Anyone who wants to quickly access and search the Census Bureau's Statistical Abstract or the country profiles produced by the Central Intelligence Agency can now go to a collaborative government Web site that relies on XML

Anyone who wants to quickly access and search the Census Bureau's Statistical Abstract or the country profiles produced by the Central Intelligence Agency can now go to a collaborative government Web site that relies on XML to collect the information and make it available to the public.

The FedStats Web site, named by the Federal Interagency Council on Statistical Policy, provides a gateway to a wealth of statistics from more than 100 federal agencies. The site offers useful information including economic and population trends, health care costs, aviation safety, foreign trade, energy use, farm production and more — much of which has been locked away in paper form or in obscure electronic forms before now.

FedStats is using a new XML protocol and a new XML language from NextPage Inc. to enable it to build a true XML content network, said Brand Niemann, a computer scientist with the Center for Environmental Information and Statistics at the Environmental Protection Agency and a member of the FedStats Interagency Task Force.

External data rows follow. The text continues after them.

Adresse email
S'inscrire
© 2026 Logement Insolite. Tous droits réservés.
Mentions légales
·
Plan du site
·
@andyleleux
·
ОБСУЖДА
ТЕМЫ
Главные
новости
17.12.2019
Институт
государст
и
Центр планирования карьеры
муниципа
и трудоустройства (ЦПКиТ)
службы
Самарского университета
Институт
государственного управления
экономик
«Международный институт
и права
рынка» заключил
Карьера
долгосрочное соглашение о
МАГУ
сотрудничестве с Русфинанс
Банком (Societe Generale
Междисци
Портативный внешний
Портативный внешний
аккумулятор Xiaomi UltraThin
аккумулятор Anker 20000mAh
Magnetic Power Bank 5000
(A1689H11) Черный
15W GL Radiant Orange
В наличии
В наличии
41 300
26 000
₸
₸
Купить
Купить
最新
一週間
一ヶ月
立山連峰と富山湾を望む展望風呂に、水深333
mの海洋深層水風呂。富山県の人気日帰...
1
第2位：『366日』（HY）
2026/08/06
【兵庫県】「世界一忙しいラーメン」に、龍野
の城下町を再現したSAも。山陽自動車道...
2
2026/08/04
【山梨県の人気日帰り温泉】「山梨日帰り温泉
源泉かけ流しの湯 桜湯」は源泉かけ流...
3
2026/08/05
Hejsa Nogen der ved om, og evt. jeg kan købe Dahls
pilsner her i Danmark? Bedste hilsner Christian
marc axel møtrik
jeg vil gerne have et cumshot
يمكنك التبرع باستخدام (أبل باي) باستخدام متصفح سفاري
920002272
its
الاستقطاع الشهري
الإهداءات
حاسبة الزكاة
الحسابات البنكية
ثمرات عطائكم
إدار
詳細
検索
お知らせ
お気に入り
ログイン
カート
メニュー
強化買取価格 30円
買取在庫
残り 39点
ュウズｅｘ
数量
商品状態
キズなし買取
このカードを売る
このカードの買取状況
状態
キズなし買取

FedStats is using NextPage's NXT 3 software, which includes the Content Network Protocol and Extensible Indexing Language, to power its network.

"The new protocol is used for sending XML messages between servers so you can have a series of content on a group of computers that looks centralized on one server when it really is distributed," Niemann said. "EIL integrates a hierarchal table of contents on a number of servers for distributed searching using XML for a list of results. XML in the Content Network Protocol and EIL are the glue that ties everything together."

In addition to the NextPage tools, FedStats is also using StatServer from Mathsoft Inc. and FileMaker from FileMaker Inc. for different components of the new site.

FedStats has already made six federal statistical reports available through its site and has plans to add more in the future, with the goal of having several hundred reports from myriad agencies accessible and searchable from one place, Niemann said. The key is that the reports can be written and maintained by an agency on its own systems, but still added to the FedStats content network.

Users can go to www.fedstats.net/ index.htm and perform searches using the new technology.

"What we've done and are going to do more of is make major federal statistical reports part of our content network," Niemann said. "The chapters and tables can reside wherever authored and then be integrated into a larger report seamlessly as if it was on one machine — distributed authoring and content [collection] rather than the manual aggregation they used to do."

FedStats has already used the XML-based system on the Census' Statistical Abstract of more than 1,500 tables of data from throughout the United States. Now, when anyone searches this immense report, they are searching not only the text in the document, but also the text in the tables, Niemann said.

The technology also allows reports and databases that were previously available only on CD-ROMs to be put online and added to the content network.

Word has spread about the project. "We're incorporating XML much more rapidly, where most agencies are just getting started," Niemann said. "This not only showed a new technology, but also got more agencies interested. The goal is to have as many agencies with their own content network nodes as possible."